Alaska is at the intersection of the Asian and North American flyways for migratory birds and scientists say that could provide an unusual mixing ground for the evolution of new strains of bird flu - strains that could spread to lower latitudes and possibly jump to other species, including humans.
University of Alaska (UAF) scientists and state and federal biologists from across Alaska have joined forces and formed the University of Alaska Program on the Biology and Epidemiology of Avian Influenza in Alaska to study migratory birds in Alaska and determine how many are infected and how strains of influenza virus jump from one species to another.

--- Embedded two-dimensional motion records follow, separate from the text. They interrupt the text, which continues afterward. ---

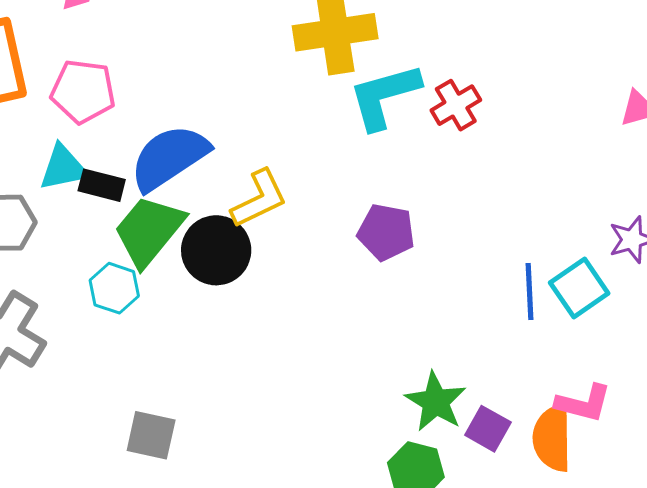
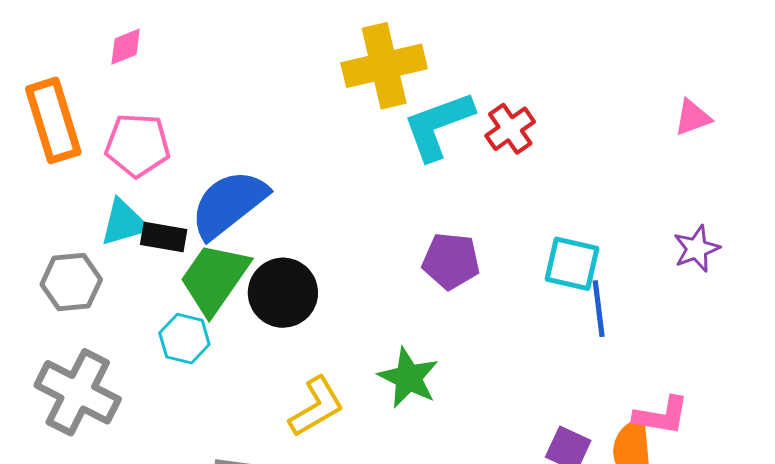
yellow L-shape: (259, 199) -> (316, 407), moved
cyan square: (579, 288) -> (572, 264), moved, turned -38
green star: (436, 402) -> (408, 378), moved

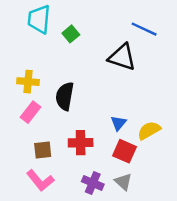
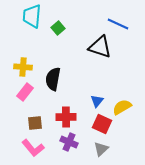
gray triangle: (123, 182) -> (101, 149), turned 35
purple cross: (93, 183) -> (69, 142), moved

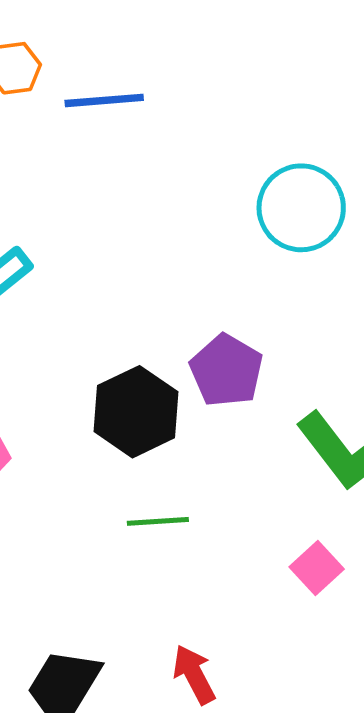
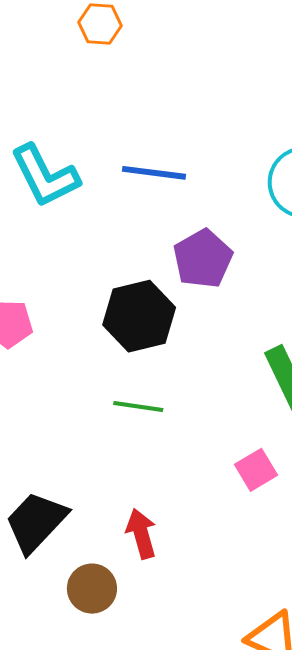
blue line: (104, 100) -> (154, 173), moved
purple pentagon: (226, 371) -> (203, 259), moved

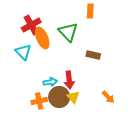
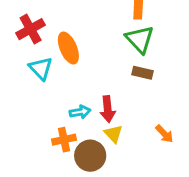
red cross: (31, 25) -> (31, 29), moved
green triangle: (68, 32) -> (140, 39), moved
brown circle: (59, 97) -> (90, 156), moved

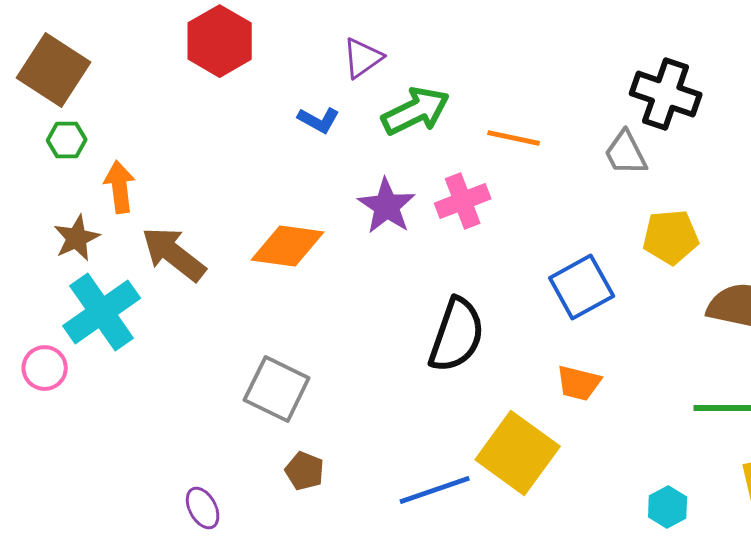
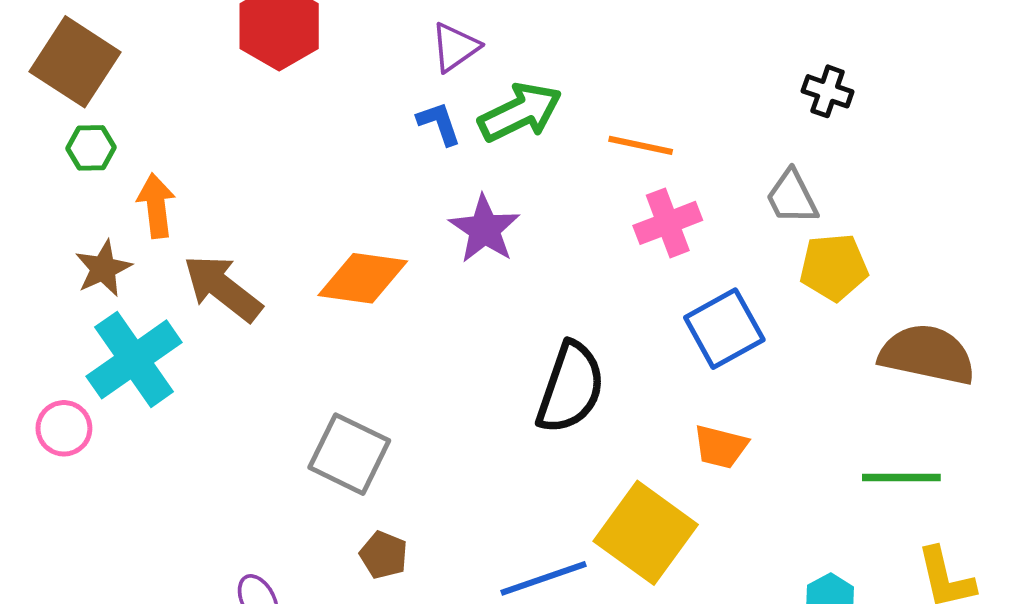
black cross: (666, 94) -> (828, 91), size x0.6
blue L-shape: (319, 120) -> (439, 123), moved, turned -138
gray trapezoid: (626, 153) -> (792, 197), moved
pink cross: (463, 201) -> (668, 223), moved

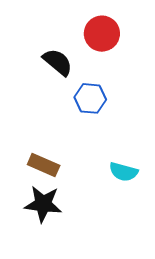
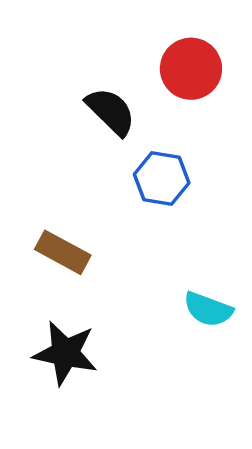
brown rectangle: (44, 165) -> (63, 252), moved

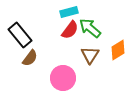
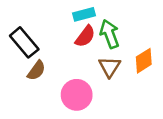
green arrow: (90, 28) -> (110, 34), turned 30

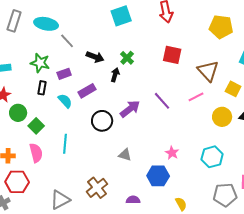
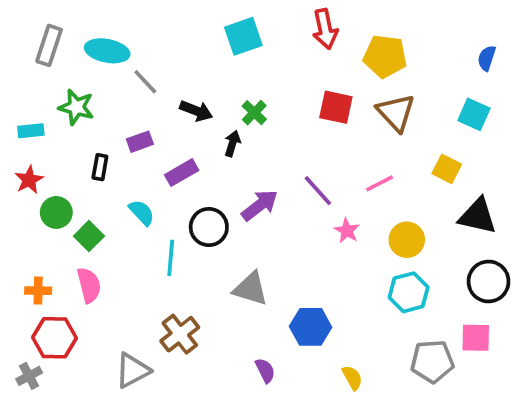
yellow pentagon: (221, 27) -> (385, 56), moved
green star: (40, 63) -> (76, 107), moved
brown triangle: (208, 71) -> (396, 113), moved
cyan semicircle: (65, 101) -> (142, 212), moved
yellow circle: (222, 117) -> (407, 240), moved
cyan line: (65, 144) -> (171, 258), moved
pink star: (172, 153) -> (347, 231), moved
gray triangle: (125, 155) -> (251, 289), size x1.5
brown cross: (97, 188) -> (180, 334), moved
purple semicircle: (133, 200) -> (265, 370), turned 64

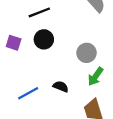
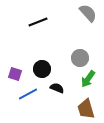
black circle: (44, 39) -> (42, 69), moved
purple square: (14, 43) -> (15, 74), moved

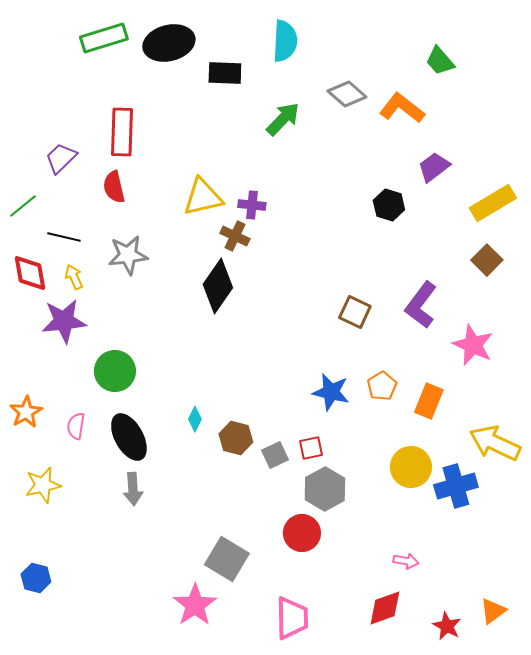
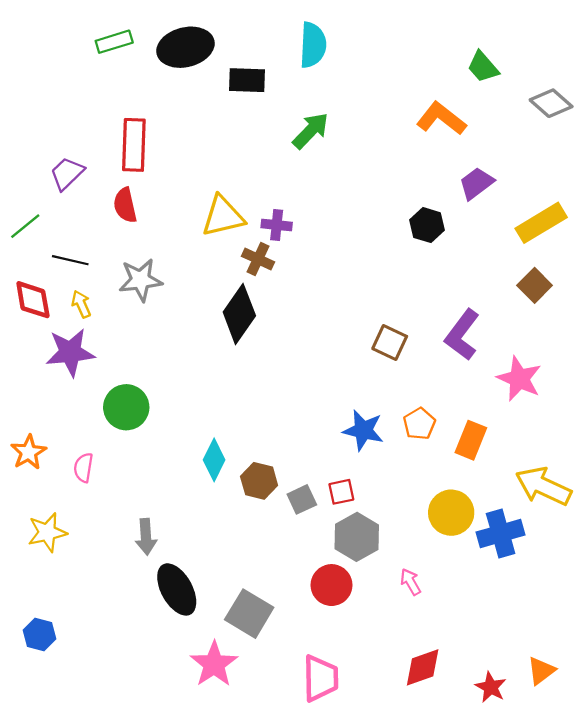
green rectangle: (104, 38) -> (114, 42), size x0.7
gray diamond: (347, 94) -> (551, 103), moved
cyan diamond: (195, 419) -> (214, 460), size x1.5
black ellipse: (129, 437) -> (177, 589), moved
pink arrow: (406, 561) -> (411, 582), moved, turned -130

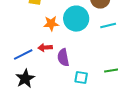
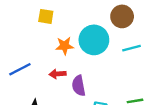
blue line: (23, 55) -> (20, 69), moved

Wild birds are the natural hosts of many influenza viral strains that normally do not infect humans. However, recent outbreaks of bird flu in Southeast Asia were caused by a highly pathogenic H5N1 strain and there is increasing evidence that this strain can jump the species barrier and cause severe disease and mortality in humans. A second and even greater concern, according to the World Health Organization, is the possibility that the present situation could give rise to an influenza pandemic in humans akin to the 1918 "Spanish Flu." On Friday, WHO warned that China is not rigorously following up on a recent deadly H5N1 outbreak among wild birds.
The 1918 influenza pandemic killed more than 500,000 people in the United States and as many as 50 million people worldwide, according to the U.S. Centers for Disease Control. Many died within the first few days after infection; almost half of those who died were healthy, young adults.